IV. Will the Law Introduce Deferred Prosecution Agreements?
Earlier drafts of the Sapin II bill had proposed to introduce a settlement mechanism, akin to the U.S. “deferred prosecution agreement” (“DPA”).
Under this mechanism, the public prosecutor would have been entitled to propose to legal entities (but not individuals) to enter into a settlement agreement requiring: (i) the payment of an amount proportionate to the advantages derived from the offenses, capped at 30% of the average annual turnover for the last three years, and (ii) the implementation of a compliance program under the supervision of the Authority, at the expense of the company. This agreement would have been required to be validated by a judge (with a 10-day withdrawal right exercisable by the company) and would have put an end to the criminal proceedings without the company being convicted or having admitted any wrongdoing. In case of violation of the settlement agreement, the public prosecutor would have been authorized to re-open the criminal proceedings.
The purpose of this mechanism was to (i) incentivize companies to come forward, with respect to offenses that are difficult to detect, while (ii) allowing companies to continue to qualify for public tenders and other forms of licenses in jurisdictions where applicable laws provide for automatic disqualification in the event of criminal conviction.

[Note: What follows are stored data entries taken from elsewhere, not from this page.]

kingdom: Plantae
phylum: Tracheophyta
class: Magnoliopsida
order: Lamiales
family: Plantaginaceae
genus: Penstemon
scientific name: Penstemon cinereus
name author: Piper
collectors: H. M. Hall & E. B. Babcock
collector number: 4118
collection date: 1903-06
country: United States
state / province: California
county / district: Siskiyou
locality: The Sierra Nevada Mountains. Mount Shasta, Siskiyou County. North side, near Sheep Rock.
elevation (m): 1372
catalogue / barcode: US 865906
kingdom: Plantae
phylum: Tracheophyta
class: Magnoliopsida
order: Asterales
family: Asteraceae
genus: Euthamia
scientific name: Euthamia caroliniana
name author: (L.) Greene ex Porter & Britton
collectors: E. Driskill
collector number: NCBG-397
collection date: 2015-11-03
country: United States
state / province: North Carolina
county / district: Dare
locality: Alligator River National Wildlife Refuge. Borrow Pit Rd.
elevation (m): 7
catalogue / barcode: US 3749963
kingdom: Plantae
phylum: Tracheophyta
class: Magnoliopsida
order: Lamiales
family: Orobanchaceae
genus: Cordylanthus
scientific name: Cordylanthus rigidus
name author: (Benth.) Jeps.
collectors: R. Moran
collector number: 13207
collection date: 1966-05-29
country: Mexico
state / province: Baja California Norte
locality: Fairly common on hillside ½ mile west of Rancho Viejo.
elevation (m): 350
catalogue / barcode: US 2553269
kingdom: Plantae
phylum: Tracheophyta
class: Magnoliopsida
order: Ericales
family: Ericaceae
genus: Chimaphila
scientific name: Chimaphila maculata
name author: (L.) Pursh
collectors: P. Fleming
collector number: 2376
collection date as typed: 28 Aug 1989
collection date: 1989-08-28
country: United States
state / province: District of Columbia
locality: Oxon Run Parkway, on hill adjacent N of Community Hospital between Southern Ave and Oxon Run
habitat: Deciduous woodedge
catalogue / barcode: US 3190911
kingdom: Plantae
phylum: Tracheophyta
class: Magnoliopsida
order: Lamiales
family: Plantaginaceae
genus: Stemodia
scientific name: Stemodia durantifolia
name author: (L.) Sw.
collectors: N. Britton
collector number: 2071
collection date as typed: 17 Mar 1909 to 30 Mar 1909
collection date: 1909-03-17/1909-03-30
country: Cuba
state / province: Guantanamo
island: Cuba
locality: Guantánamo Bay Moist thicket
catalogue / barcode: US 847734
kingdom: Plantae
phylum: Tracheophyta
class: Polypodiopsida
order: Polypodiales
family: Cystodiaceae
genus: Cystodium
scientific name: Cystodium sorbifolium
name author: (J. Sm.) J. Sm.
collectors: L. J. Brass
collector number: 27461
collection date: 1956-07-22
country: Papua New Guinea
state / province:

In its 24 March 2016 opinion, the French Council of State (Conseil d’Etat) expressed reservations as to the proposed settlement mechanism, insofar as it would be contrary to one of the aims of criminal justice, which is to determine the actual facts of the case, and would deprive the victim from participation to the establishment of these facts. The Council of State also noted that it would introduce an dissymmetry in the treatment of companies and individuals, which was not in the interest of the victims and the administration of justice, given that these offenses are by nature “bilateral” (a person proposes and another accepts a bribe). The Council of State nevertheless highlighted that, if this settlement mechanism were to apply exclusively in the context of transnational corruption acts, the benefits would outweigh the drawbacks.
Despite this position, the settlement mechanism was removed from the Sapin II bill, although it could be reintroduced during the parliamentary process.
[1] While this is not the topic of the present alert memorandum, it should be noted that the Sapin II bill also proposes to introduce a framework aimed at regulating lobbying activities in France.